There are a lot of assumptions that would prohibit early defeat of a zombie crisis.

For example, you don't assume that a zombie is a threat right away. If someone is shambling toward you all bloody you assume they are alive and injured and you try to help them. The entire first round of responders is sure to get bitten not realizing the threat.

You also don't assume that a bite wound is an immediate threat. You treat it and move on. You assume the person is going to be fine

You also don't assume that a person who just died is a threat.

One major point which Dawn touched on - the law enforcement is going to be too consumed dealing with the living to focus on the zombies. Looters, vandals, gangs, etc.
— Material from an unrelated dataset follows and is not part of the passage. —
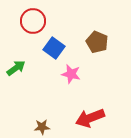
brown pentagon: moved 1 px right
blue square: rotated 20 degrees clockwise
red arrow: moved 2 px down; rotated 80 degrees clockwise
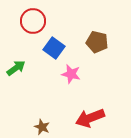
brown pentagon: rotated 10 degrees counterclockwise
brown star: rotated 28 degrees clockwise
Even survivors who have figured out what's going on - for example, if you drive your police cruiser into a neighborhood and you see one person shooting into a crowd of people, who do you assume is the threat? The guy with the gun of course. You might very well shoot him. And you don't shoot him in the head. You shoot center mass. You've just killed someone who was helping and created a new opponent at the same time. That's a win-win for the zombies!!

All excellent points, every single one.:)

SRP76
02-Feb-2009, 10:39 PM
Yet another problem with trying to wipe zombies out is the fact that they aren't an army; they will spread ridiculously fast.

Say you've got a clump of 5 zombies. As soon as they hit the street, they're pretty much surrounded by living people (food). They aren't all going to move on the same prey; they're going to split off in 5 different directions, each pursuing the first thing to catch its eye.

Same will happen to generation after generation of newly-made zombies. Get up, then scatter throughout the living. They aren't going to offer a nice, one-assault-radius target.